→ **INFORMATION SUPPLIED**
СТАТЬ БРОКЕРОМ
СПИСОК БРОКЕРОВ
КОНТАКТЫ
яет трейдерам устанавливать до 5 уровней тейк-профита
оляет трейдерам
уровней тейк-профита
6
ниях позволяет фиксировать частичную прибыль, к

→ **WORK INSTRUCTIONS**
Set down the listing in full, keeping every word exactly as it is.

→ **OUTPUT FOR THIS EXERCISE**
СТАТЬ БРОКЕРОМ
СПИСОК БРОКЕРОВ
КОНТАКТЫ
яет трейдерам устанавливать до 5 уровней тейк-профита
оляет трейдерам
уровней тейк-профита
6
ниях позволяет фиксировать частичную прибыль, к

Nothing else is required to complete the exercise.